From Publishers Weekly

Baseball and golf may still surpass basketball as a source of literary inspiration, but this ambitious collection of poems and stories shows that hoops, too, can be a writerly muse. The focus here is more on high-school contests and one-on-one competitions than on the pro game. The best pieces chosen by Trudell, who teaches English at the University of Wisconsin, use the game in daring and revealing ways, touching on ideas of masculinity (Nancy Boutilier's "To Throw Like a Boy"), family life (Jonathan Baumbach's "Familiar Games"), life on an Indian reservation (Sherman Alexie's "The Only Traffic Signal on the Reservation Doesn't Flash Red Anymore") and self-awareness (Stephanie Grant's "Posting-Up," set in a Catholic girls school). The oddest story in the bunch, a slam-dunk called "From Downtown at the Buzzer," by SF author George Alec Effinger, cleverly combines basketball with humanity's first contact with an alien race--and inadvertently shows up the sameness of many of the other stories and poems, whose illuminated moments of victory and loss seem heavy and dull by comparison. The simple format--a piece of fiction, then two poems--is like a drive to the basket followed by two quick free throws, so that the collection reads like a special-issue literary magazine, full of small pleasures and brilliant moments but featuring few heights

Copyright 1996 Cahners Business Information, Inc.

From Library Journal

While the literature of baseball has enjoyed a rich tradition, the same cannot be said for basketball. Editor Trudell attempts to narrow the gap with this collection of fiction and poetry. The selections generally fall into three categories: youthful experiences, reflections from the stands, and allusions to aging and death.

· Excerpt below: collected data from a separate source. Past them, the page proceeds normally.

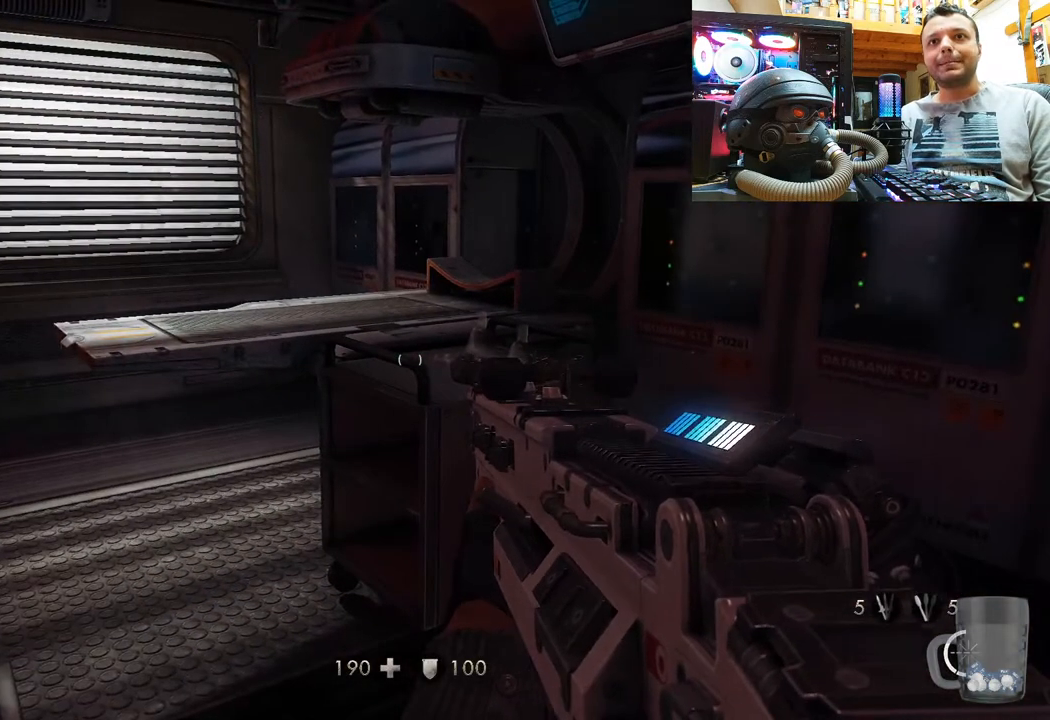
{"buttons": [], "left_stick": "center", "right_stick": "right", "events": [[33, "left_stick", "up-right"], [117, "right_stick", "right"], [233, "left_stick", "center"]]}
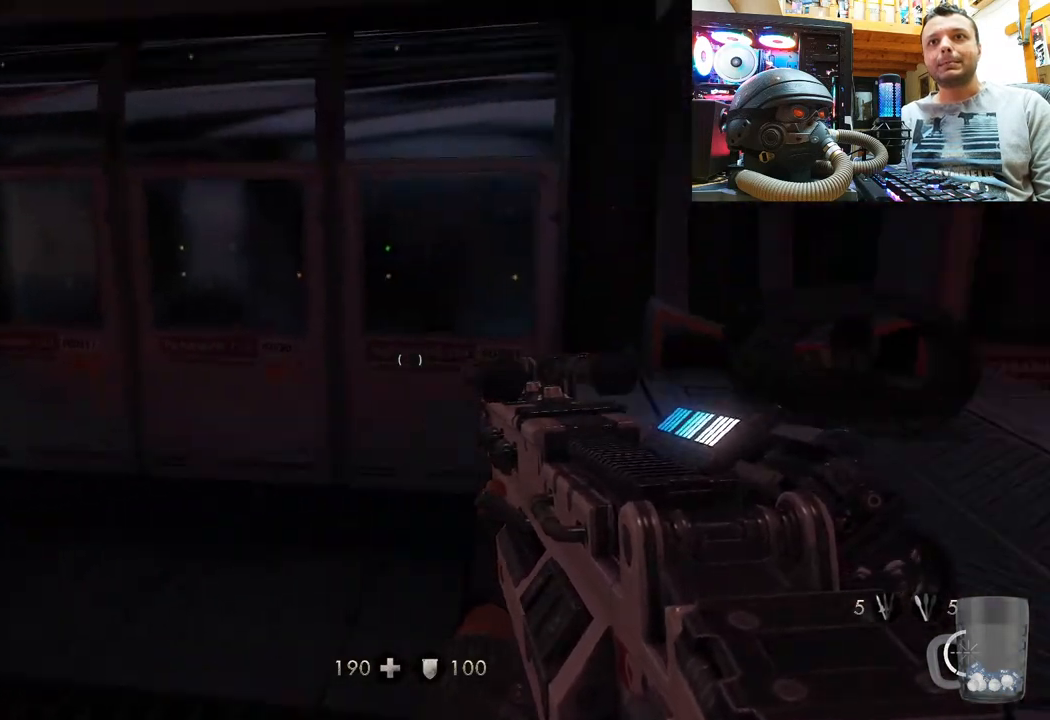
{"buttons": [], "left_stick": "left", "right_stick": "up", "events": [[33, "right_stick", "up-right"], [83, "left_stick", "up-left"], [317, "left_stick", "center"], [333, "right_stick", "center"], [467, "right_stick", "up"], [500, "left_stick", "left"]]}
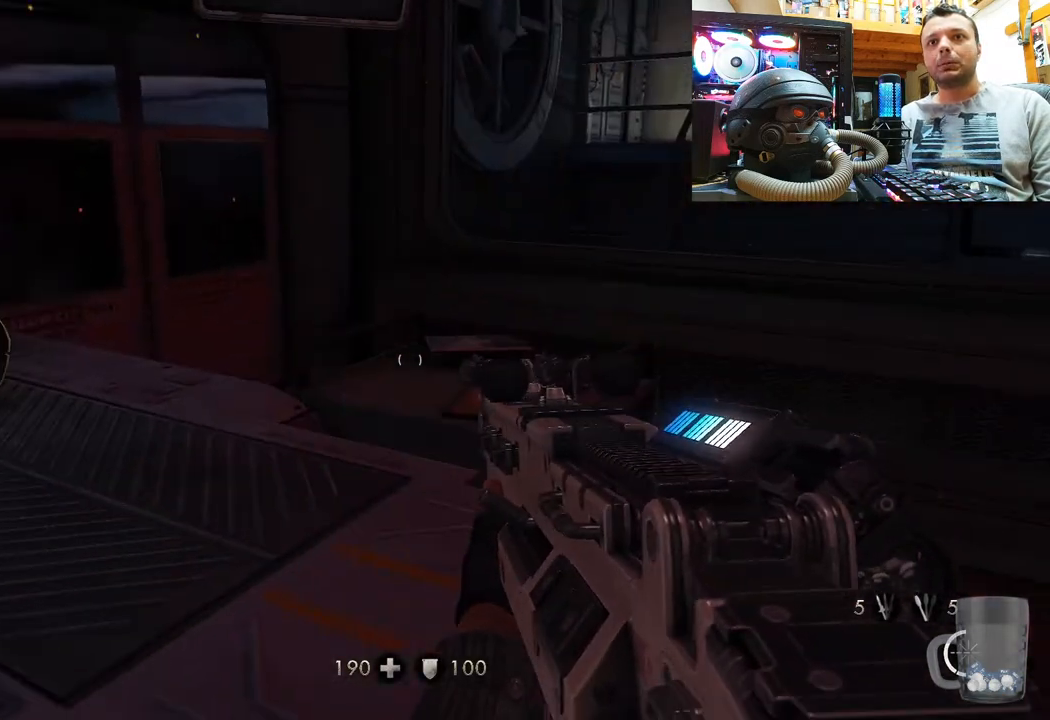
{"buttons": [], "left_stick": "left", "right_stick": "center", "events": [[50, "right_stick", "up-left"], [200, "left_stick", "center"], [300, "right_stick", "center"], [350, "left_stick", "left"]]}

Included are John Updike, Bobbie Ann Mason, and John Sayles and a host of lesser-known writers (a few entries were the result of an advertisement placed in a trade publication). As might be expected, there is an uneven quality to the work, particularly in the poetry. Notwithstanding the tremendous growth in the popularity of the sport, this is an optional purchase.?William H. Hoffman, Ft. Myers-Lee Cty. P.L., Fla.
Copyright 1996 Reed Business Information, Inc.

Product Details

  • Hardcover: 360 pages
  • Publisher: Breakaway Books; First Edition edition (October 1, 1999)
  • Language: English
  • ISBN-10: 1558215042
  • ISBN-13: 978-1558215047
  • Product Dimensions: 9.5 x 6.4 x 1.2 inches
  • Shipping Weight: 1.5 pounds
  • Amazon Best Sellers Rank: #1,296,786 in Books (See Top 100 in Books)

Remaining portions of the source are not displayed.